Methods of using treatment fluids and, more particularly, methods of using treatment fluids in the form of an invert emulsion comprising a fluorous oil external phase, a salt-free non-chloride containing internal phase, and a fluorous-based surfactant in well operations may be provided.
Treatment fluid may be used in a variety of well operations. Examples of treatment fluids include drilling fluids, packer fluids, displacement fluids, completion fluids, work-over fluids etc. Drilling fluids may be used to maintain hydrostatic pressure in the wellbore, prevent formation damage, suspend cuttings, and to transport cuttings to the surface. Drilling fluids may be water-based or oil-based. Typical water-based drilling fluids may be composed of solely water or a mixture of water and various types of clay. Oil based drilling fluids may use a base fluid of a petroleum product.

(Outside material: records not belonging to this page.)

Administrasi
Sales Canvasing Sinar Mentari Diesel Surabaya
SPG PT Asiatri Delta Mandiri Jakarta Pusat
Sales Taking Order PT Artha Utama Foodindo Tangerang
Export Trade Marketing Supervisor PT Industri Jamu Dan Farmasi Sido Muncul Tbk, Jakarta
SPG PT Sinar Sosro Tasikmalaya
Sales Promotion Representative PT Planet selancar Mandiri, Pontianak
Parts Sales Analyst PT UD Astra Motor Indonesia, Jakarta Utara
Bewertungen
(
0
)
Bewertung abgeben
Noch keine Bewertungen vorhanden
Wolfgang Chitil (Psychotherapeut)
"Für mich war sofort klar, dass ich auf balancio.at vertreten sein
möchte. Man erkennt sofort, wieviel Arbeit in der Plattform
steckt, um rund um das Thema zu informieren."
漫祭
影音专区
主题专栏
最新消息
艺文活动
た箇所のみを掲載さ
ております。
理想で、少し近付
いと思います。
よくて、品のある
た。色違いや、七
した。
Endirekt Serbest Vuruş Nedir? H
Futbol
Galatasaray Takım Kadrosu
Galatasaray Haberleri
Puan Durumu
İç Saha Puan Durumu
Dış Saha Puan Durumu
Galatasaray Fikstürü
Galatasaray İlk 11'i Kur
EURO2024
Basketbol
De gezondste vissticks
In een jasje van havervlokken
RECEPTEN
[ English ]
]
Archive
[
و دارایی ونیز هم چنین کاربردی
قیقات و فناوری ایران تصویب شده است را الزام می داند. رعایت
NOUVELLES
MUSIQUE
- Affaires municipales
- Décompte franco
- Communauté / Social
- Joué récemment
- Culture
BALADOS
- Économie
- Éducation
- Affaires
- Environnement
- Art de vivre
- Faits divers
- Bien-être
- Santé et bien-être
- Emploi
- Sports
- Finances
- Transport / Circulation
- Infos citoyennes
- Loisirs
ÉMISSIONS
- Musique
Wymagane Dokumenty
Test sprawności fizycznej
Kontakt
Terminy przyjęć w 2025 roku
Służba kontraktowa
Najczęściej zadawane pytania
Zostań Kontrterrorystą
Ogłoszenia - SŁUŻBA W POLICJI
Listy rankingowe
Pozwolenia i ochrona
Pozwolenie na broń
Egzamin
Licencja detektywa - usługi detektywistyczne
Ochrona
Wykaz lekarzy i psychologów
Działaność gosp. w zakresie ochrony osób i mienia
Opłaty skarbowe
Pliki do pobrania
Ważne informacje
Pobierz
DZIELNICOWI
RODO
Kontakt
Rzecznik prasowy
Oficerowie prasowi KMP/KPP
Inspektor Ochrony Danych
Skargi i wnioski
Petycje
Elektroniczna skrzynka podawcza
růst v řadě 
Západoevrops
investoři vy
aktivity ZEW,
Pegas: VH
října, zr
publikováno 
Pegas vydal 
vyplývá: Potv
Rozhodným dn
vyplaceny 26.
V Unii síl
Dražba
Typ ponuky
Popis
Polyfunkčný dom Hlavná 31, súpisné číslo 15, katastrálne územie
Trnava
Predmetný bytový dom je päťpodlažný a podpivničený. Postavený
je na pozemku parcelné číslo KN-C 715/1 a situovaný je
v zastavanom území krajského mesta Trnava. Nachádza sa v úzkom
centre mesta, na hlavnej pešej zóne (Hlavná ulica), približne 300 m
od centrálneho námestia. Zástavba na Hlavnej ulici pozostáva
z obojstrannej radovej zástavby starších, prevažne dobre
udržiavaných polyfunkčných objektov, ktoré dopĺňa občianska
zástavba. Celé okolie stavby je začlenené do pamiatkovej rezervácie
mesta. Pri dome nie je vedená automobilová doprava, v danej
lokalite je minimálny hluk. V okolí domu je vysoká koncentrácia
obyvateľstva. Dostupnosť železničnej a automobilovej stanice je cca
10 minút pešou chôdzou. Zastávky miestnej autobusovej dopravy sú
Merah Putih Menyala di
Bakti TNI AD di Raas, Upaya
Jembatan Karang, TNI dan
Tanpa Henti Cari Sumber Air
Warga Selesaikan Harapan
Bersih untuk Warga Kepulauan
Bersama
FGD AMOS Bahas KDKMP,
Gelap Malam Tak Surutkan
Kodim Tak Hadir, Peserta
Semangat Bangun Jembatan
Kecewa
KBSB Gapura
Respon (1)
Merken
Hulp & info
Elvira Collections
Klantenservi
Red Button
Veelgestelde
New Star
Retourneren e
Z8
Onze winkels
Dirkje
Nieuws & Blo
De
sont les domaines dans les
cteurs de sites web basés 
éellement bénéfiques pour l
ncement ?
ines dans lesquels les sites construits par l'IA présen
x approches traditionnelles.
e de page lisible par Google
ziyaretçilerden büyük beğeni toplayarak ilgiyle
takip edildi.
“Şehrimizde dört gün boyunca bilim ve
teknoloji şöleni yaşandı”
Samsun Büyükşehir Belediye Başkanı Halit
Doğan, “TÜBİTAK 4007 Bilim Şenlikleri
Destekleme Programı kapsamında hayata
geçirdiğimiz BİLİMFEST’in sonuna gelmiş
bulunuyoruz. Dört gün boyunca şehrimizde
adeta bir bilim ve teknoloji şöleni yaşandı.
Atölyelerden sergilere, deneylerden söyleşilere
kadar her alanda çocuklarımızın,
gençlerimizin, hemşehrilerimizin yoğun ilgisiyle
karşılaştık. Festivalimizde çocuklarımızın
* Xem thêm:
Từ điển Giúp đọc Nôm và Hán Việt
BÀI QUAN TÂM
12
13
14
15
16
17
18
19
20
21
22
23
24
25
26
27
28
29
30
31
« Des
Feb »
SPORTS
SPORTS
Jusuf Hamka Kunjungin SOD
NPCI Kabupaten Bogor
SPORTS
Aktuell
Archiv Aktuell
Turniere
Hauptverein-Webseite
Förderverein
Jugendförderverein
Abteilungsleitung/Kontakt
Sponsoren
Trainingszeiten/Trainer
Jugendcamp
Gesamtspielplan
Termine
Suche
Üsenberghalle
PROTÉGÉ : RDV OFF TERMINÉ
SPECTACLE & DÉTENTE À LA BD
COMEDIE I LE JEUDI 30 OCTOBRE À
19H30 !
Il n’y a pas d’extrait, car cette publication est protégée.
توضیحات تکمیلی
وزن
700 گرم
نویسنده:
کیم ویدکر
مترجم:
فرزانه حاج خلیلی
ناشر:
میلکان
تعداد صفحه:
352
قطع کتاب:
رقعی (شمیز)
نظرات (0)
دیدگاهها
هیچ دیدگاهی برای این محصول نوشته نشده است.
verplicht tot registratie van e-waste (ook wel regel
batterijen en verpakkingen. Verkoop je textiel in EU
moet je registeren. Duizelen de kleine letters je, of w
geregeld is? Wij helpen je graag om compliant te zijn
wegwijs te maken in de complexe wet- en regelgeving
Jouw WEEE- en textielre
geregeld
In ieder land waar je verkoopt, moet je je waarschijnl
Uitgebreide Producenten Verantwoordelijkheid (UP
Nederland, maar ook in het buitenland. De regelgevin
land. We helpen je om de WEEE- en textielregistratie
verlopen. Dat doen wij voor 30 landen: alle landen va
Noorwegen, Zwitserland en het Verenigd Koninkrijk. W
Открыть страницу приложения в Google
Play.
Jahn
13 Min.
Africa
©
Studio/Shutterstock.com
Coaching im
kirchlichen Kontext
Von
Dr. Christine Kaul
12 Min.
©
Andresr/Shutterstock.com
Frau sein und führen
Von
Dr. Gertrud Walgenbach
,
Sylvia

Packer fluids may be used during drilling and/or completion and may serve a variety of functions. Generally, they are placed above a packer and may be used to provide hydrostatic pressure, prevent collapse of the wellbore, prevent heat transfer, protect wellbore components as well as any metals and elastomers from corrosion, and be of a sufficient density to control the producing formation. Typical packer fluids may be solids-free and resistant to changes in their viscosity.
Fluid displacement utilizes one or more fluids to displace another fluid from the wellbore. Typically this may be done to prevent contamination of one fluid with another or the contamination of one fluid with the formation. A displacement fluid or as it is also known, a spacer fluid, may be water-based fluids. In most instances, spacer fluids may be used to separate drilling fluid from a cement composition during a cementing operation. Because the spacer fluid will be used to separate two other fluids, such as the drilling fluid and the cement composition, the spacer fluid should be compatible with both treatment fluids.
Treatment fluids for some well applications may comprise brines. Problems with brines may include high thermal conductivity and the potential for corrosion of well components. Additionally, using treatment fluids of different formulations may create incompatibility issues. Switching between treatment fluids in a subterranean operation may be costly in both time and resources. Varied fluid types may require separate fluid storage, additional manpower, and additional equipment. In addition to the increased operating expenses, varied fluid use may create additional worksite problems such as higher environmental burdens, fluid incompatibilities, and the inability to reuse fluids and materials once their respective portion of the operation has been completed.